### WORK INSTRUCTIONS
Every picture is to be removed, and all the data is to be copied exactly.

### DATA SHOWN
-*-
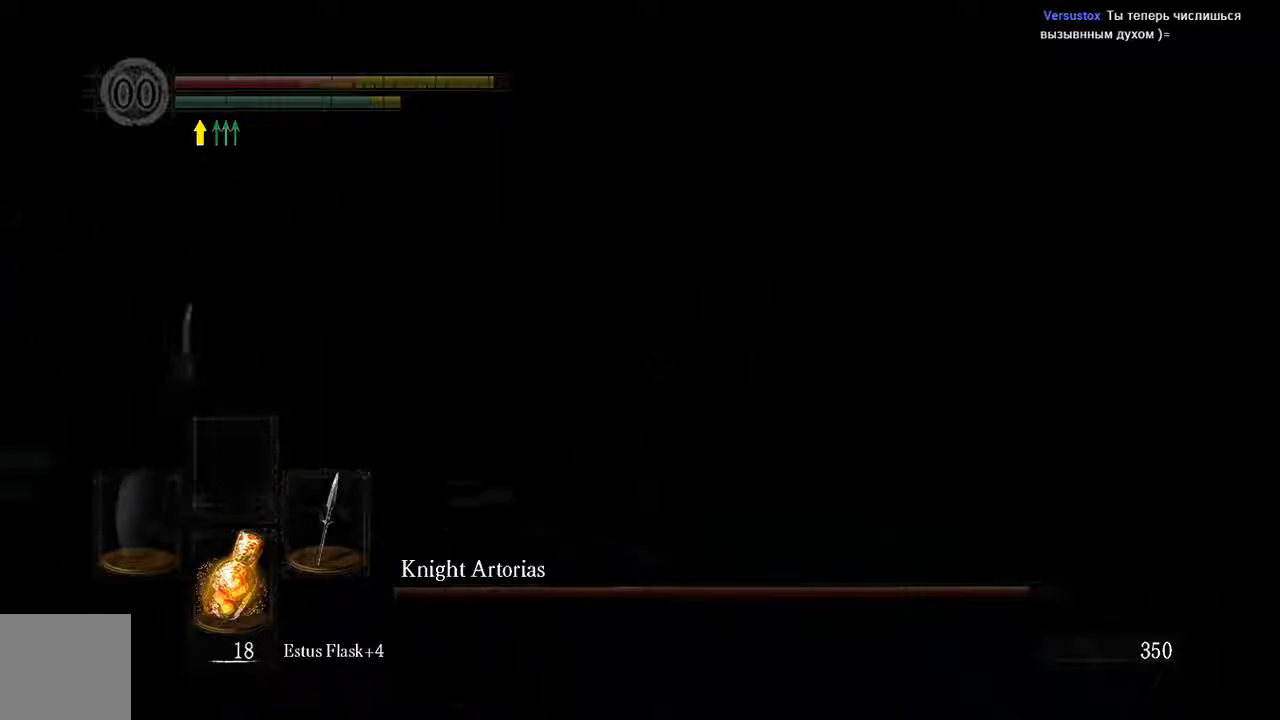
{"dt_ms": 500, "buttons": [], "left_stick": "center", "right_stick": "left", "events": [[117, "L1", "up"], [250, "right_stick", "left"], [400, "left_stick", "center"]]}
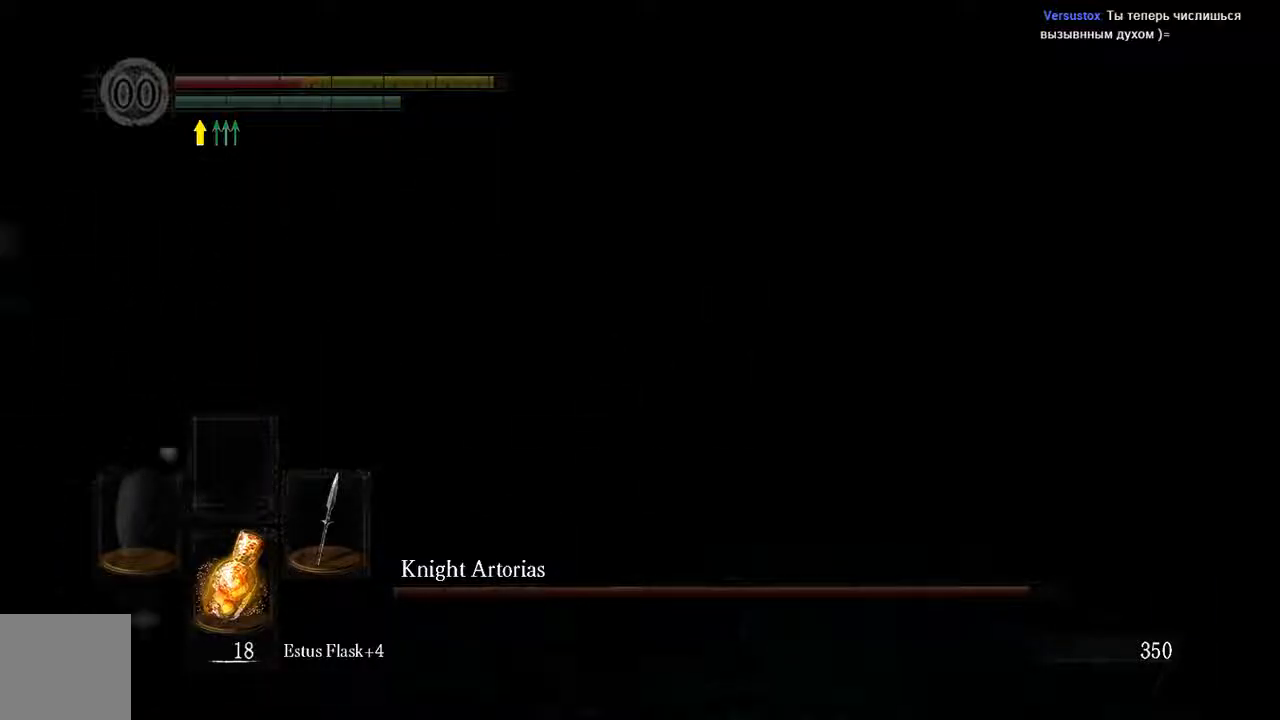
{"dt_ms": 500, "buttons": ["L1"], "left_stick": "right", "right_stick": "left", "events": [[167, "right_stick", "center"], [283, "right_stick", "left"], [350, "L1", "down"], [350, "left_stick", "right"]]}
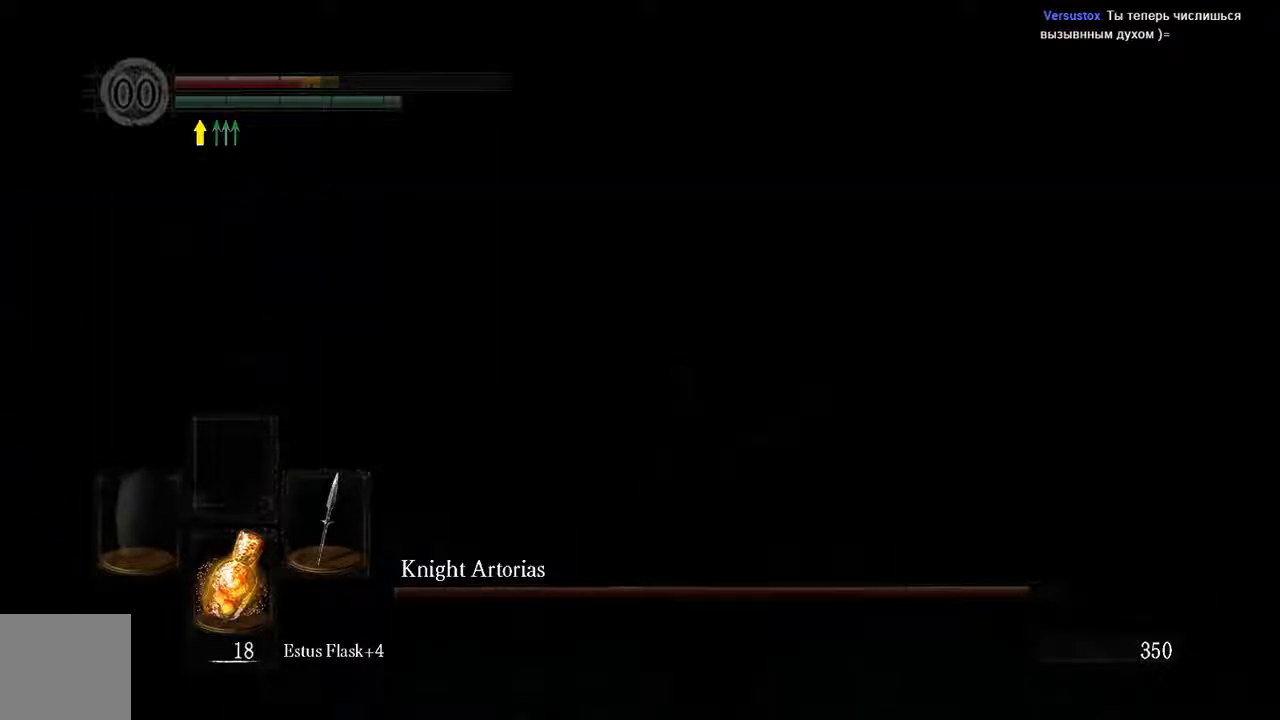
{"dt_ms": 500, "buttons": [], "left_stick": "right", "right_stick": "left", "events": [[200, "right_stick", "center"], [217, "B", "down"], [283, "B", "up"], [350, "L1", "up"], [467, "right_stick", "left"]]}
-*-
### PROBLEM SOLUTION
{"dt_ms": 500, "buttons": [], "left_stick": "center", "right_stick": "left", "events": [[117, "L1", "up"], [250, "right_stick", "left"], [400, "left_stick", "center"]]}
{"dt_ms": 500, "buttons": ["L1"], "left_stick": "right", "right_stick": "left", "events": [[167, "right_stick", "center"], [283, "right_stick", "left"], [350, "L1", "down"], [350, "left_stick", "right"]]}
{"dt_ms": 500, "buttons": [], "left_stick": "right", "right_stick": "left", "events": [[200, "right_stick", "center"], [217, "B", "down"], [283, "B", "up"], [350, "L1", "up"], [467, "right_stick", "left"]]}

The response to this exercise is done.